Sprint retrospective is too long, what to do?

We are pretty sure most of you have faced the problem of long (well, actually, too long) sprint retrospectives at least once.

How long should a sprint retrospective be?

Usually, retrospective is a 60-mins meeting with the team. Do you know that feeling when 60 mins have already passed and you are still discussing why this or that happened in the previous sprint with no intention to stop and try to work out the actions to avoid this in future?

We’ve been there too, believe us!

And we thought of composing a list of red flags to pay attention to and things you could try to improve the situation.

But before we proceed, for those who are new to the “scrum retrospective” term - let us have a brief definition.

According to the Scrum Guide: “Sprint retrospective is an opportunity for the Scrum Team to inspect itself and create a plan for improvements to be enacted during the next Sprint”. In simple terms, retrospective is a meeting

  • to go through the strong and weak points the team faced within this previous iteration,
  • figure out the causes of negative ones,
  • prioritise the most urgent issues for the team right now,
  • and work out action points to improve the process in the next iteration.

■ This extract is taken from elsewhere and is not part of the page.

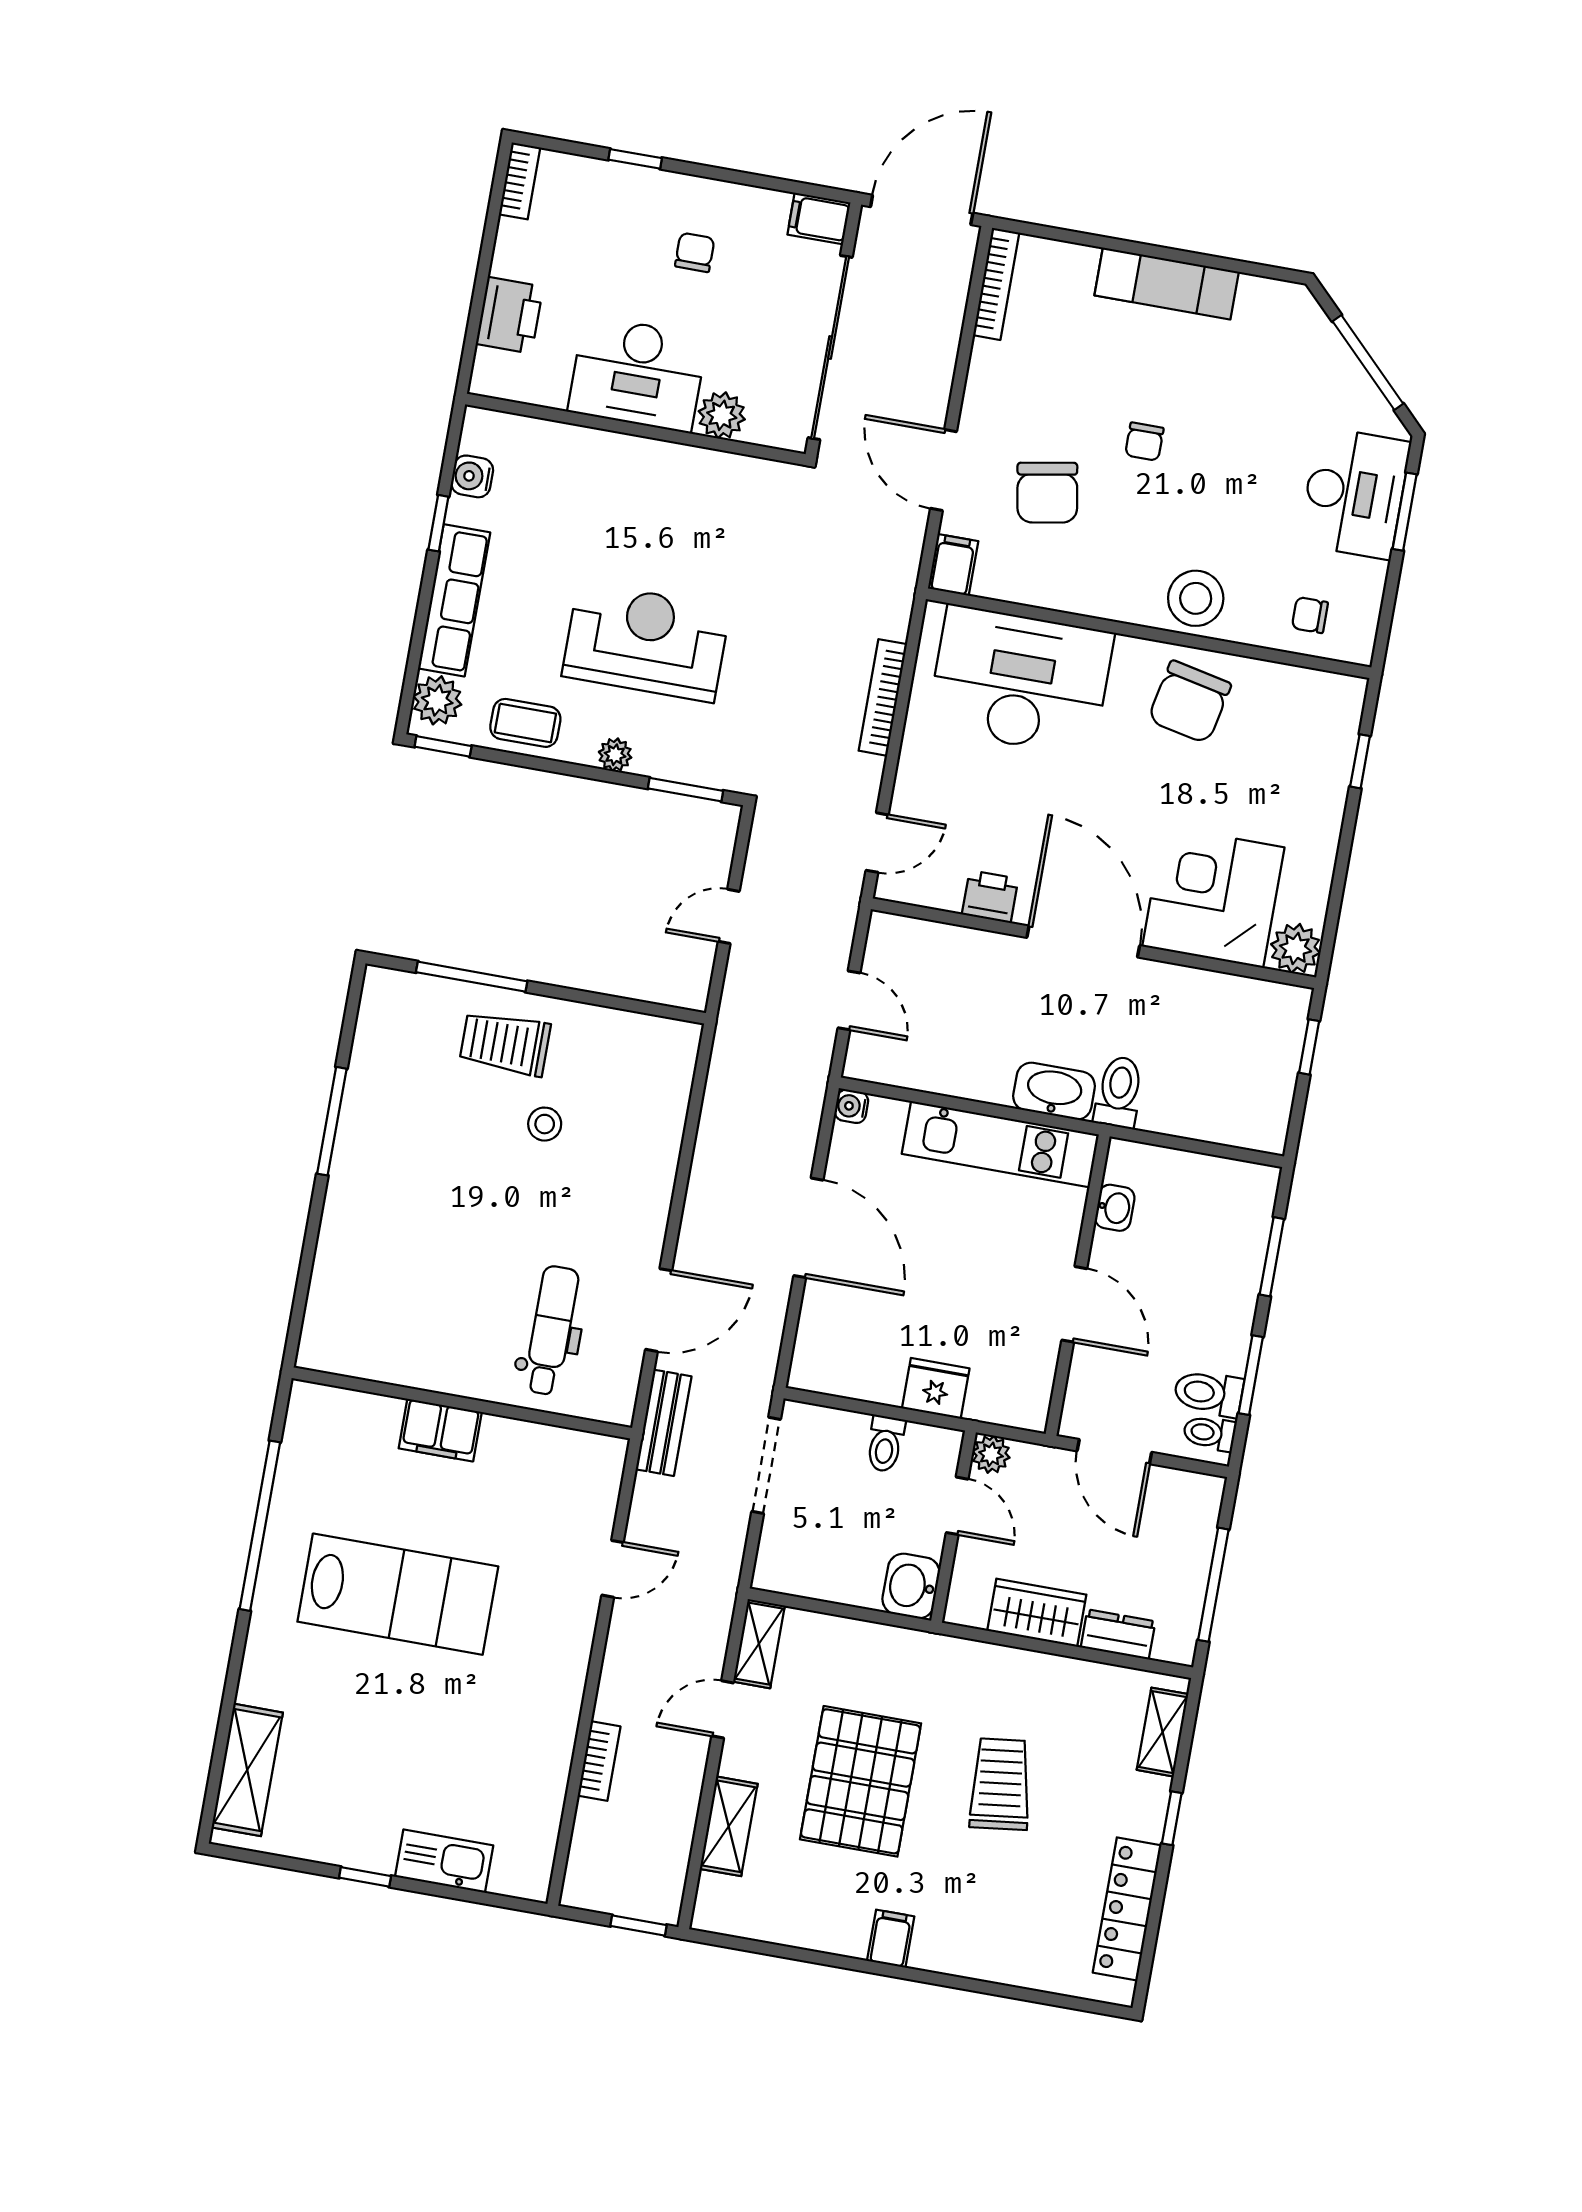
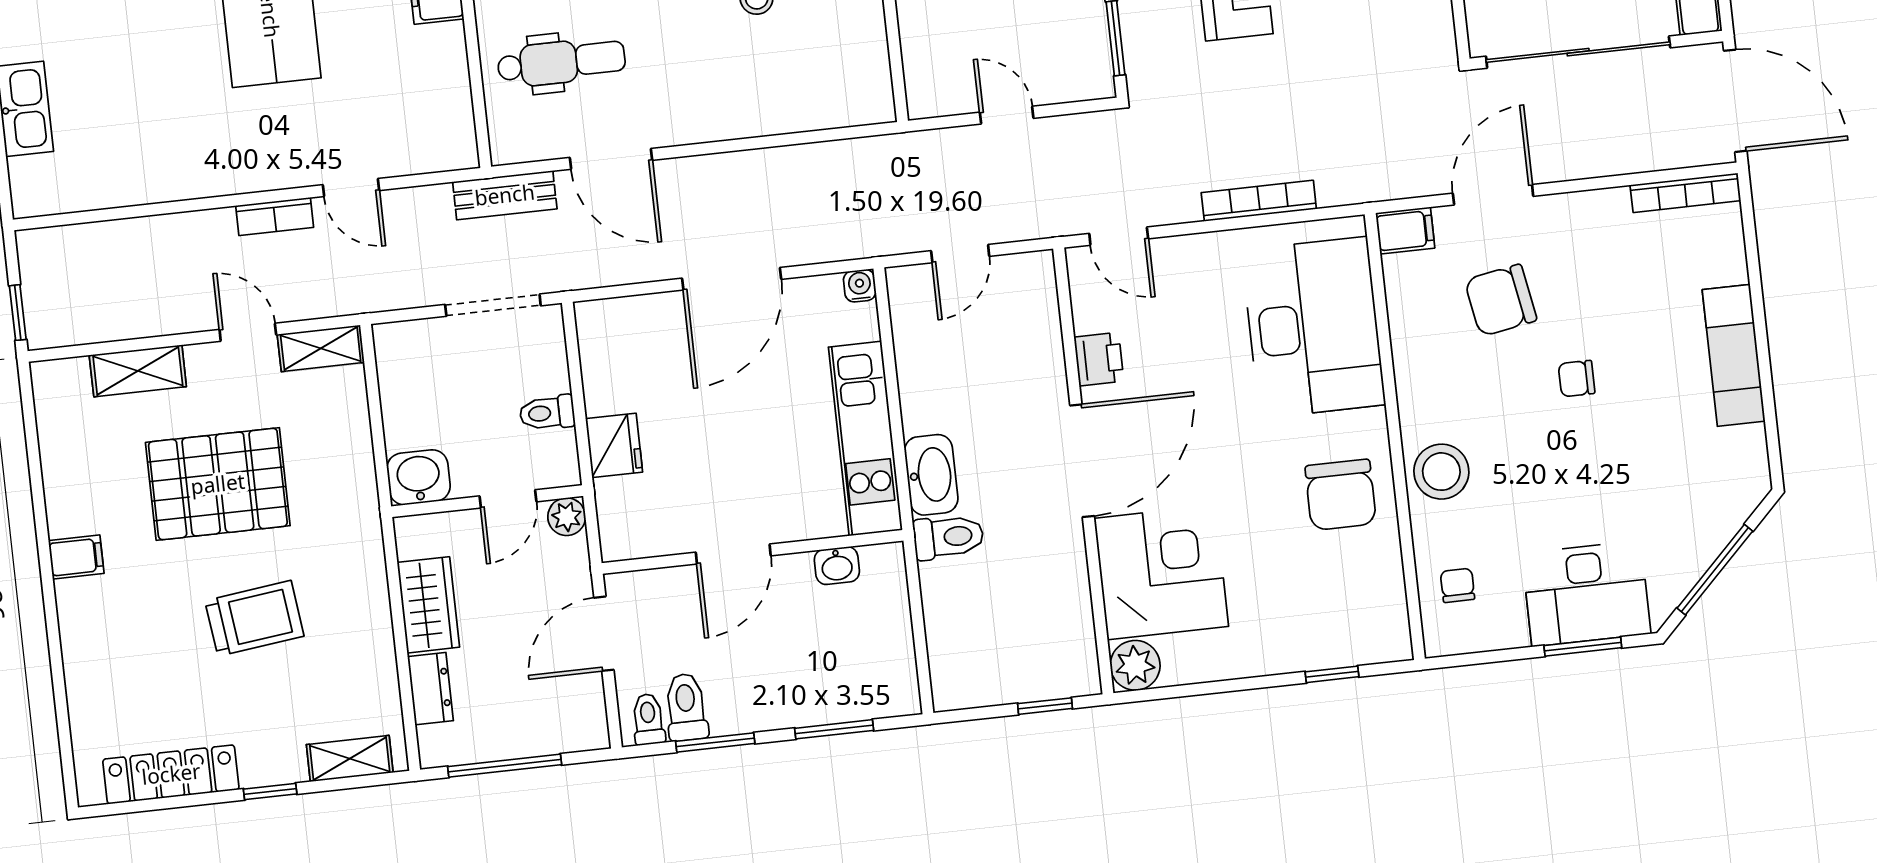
chair: (1189, 702) -> (1341, 495), turned -102
bookcase: (599, 1761) -> (275, 216), moved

Red flags of “too long retrospectives” to pay attention to:

  1. Usually, retrospective is a 60-mins meeting with the team (although according to the Scrum Guide: “It is at most a three-hour meeting for one-month Sprints). Each team has its own perfect timing for their retros, but 60 min - is a good point to attach to. If your retro is much longer - it might get ineffective.
  2. The team gets bored and exhausted (even if you stick to the time box - that is usually a sign of lost focus);
  3. You don’t get to the point when time is up and you have to end the meeting.

Well, if any of these flags seem to be familiar - think about the ways to improve timing and as the result the effectiveness of your retro!

Here are some ideas that worked for us:

  1. Plan the meeting structure with timings and share it with the team at the beginning of the meeting;
  2. Use timer for all parts of the retrospective - so that you as well as the team members could track it;
  3. Prioritisation is everything -> don’t try to discuss and work on all the issues, usually it is impossible, it is better to vote and focus on the most urgent one(s);
  4. For big teams the meeting might get really long if everyone shares their thoughts and ideas - it would be great to work in small groups (2-3 people) and present shared points from each; voting is of great use here as well - both in small teams and after to identify the most significant issues.
  5. Try to use different exercises and retrospective templates -> thus making it interesting for the team; and also having a specific exercise structure and timeframe in mind - it will be easier to stick to the discussion points within the meeting.
  6. Don’t underestimate the profit of using online tools for retrospectives, especially now, when most of us work remotely. After trying several tools for remote retrospectives, we opted for Timbo as it’s the best possible way to maintain constant engagement of the retro participants, as well as the dynamism and effectiveness of the meeting.

Hopefully this information will help you tidy up the length of your sprint retrospectives.